Pour arriver à ce protectionnisme intelligent,il faudrait d'abord, en effet, rompre avec le néolibéralisme qui a transformé l' Etat en actionnaire d'entreprises(EDF AREVA, la POSTE...)Le politique n'étant qu'une composante du Marché il obéit à la même logique entreprenariale d'intérêt privé:(lobby nucléaire par exemple qui pompe la quasi totalité des crédits de recherche au détriment d'autres filières). Approche limitée donc, détachée d'une quelconque "vision" d'intérêt général, changeante, destructurée, équivalent de la Bourse dans la sphère politique qui n'a d'autre mesure pour se maintenir que les sondages...On comprend que tant que ce système perdurera (et c'est aussi sur ce concept que la soi-disant Europe a voulu se bâtir),avec l'éclatement et le déboussolage politique auquel nous assistons, les replis sur soi, les solutions du pire, nous sommes encore loin d'un équilibrage intelligent entre le politique et l'économie qui devait se faire à un niveau mondial.

Anonyme a dit…

La seule bonne chose qui pourrait nous arriver dans les prochains mois c'est que la zone euro disparaissent. Ca a été une erreur dès le début, le système monétaire européen a été un échec cuisant et pourtant on a essayé de solutionner le problème en faisant encore pire (=la monnaie unique)!
Comment nos gouvernants ont-ils pu croire une seule seconde que l'on pouvait instaurer une monnaie unique entre des pays économiquement très différent les uns des autres ? Je n'en reviens toujours pas à vrai dire...

Edrobal a dit…

Comment l'Allemagne fait-elle sa prospérité aujourd'hui ?
Achetez un produit allemand. La plupart sont étiqueté Germany. Le "made in" a disparu le plus souvent car l'Allemagne est devenu la porte d'entrée cachée de nombreux produits chinois. Comment pourrait-elle accepter de revenir à la préférence communautaire?

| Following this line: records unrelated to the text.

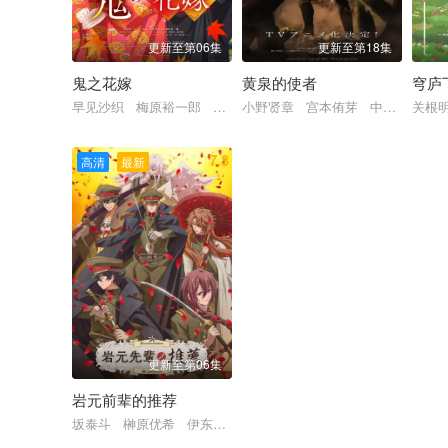
第47集
第46集
第45集
更新至第06集
更新至第18集
鬼之花嫁
黄泉的使者
穹庐
第41集
第40集
第39集
早见沙织 梅原裕一郎 石见舞菜香 逢坂良太 千本木彩花
小野贤章 宫本侑芽 中村悠一 
关根
第35集
第34集
第33集
7.3
高清
最新
第29集
第28集
第27集
第23集
第22集
第21集
第17集
第16集
第15集
第11集
第10集
第09集
更新至第06集
第05集
第04集
第03集
岩元前辈的推荐
坂泰斗 榊原优希 伊东健人 石田彰 福西胜也 永冢拓马 佐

Je ne veux pas être Ophélie a dit…

Je viens de finir de lire le livre d'Emmanuel Todd, Après la démocratie.

C'est un livre à lire de toute urgence. On comprend au fur et à mesure de sa lecture tout ce qui se passe actuellement et tous les mécanismes à l'oeuvre. En plus, c'est un petit ouvrage peu épais, publié en format de poche (réimpression : novembre 2011, coll.folio histoire, 7,50€) facile à comprendre : bien plus facile à comprendre que tout ce que j'ai lu - bien que très intéressant - dans toutes les interventions précédentes sur ce blog.

J'ai commencé à en acheter quelques exemplaires pour des amis...Avec lesquels je me gardais bien, jusqu'ici, de parler de politique ...(Excepté à l'époque du Traité constitutionnel en 2005 : J'avais lu intégralement le texte compliqué de ce Traité constitutionnel , et avais compris à quel point ses dispositions étaient dangereuses pour nous tous Européens. J'ai alors perdu des amis, qui étaient à fond pour ce traité, tout en avouant pourtant n' en avoir pas lu le texte...Mais qu'il fallait se fier aux intentions affichées dans son introduction... Qu'on ne peut pas voter non parce que les gens qui ont rédigé ce Traité ont beaucoup travaillé. Je m'évertuais à essayer de leur expliquer. Ils me coupaient la parole par des insultes, ajoutant en outre qu'on n'aurait jamais dû confier le vote de ce texte au peuple parce que le peuple ne comprend rien. Ce sont pourtant des élus socialistes, à l'échelon municipal. Et moi, échantillon de ce peuple qui ne comprend rien, je suis très diplômée. Eux aussi le sont, diplômés. Moins que moi, en fait.
J'ai compris alors que la trahison des socialistes était d'une profondeur insondable).

A l'heure actuelle, il n'est plus possible de garder sa réserve.

Il faut faire passer le message qu'il est essentiel de lire le livre d'Emmanuel Todd, Après la démocratie.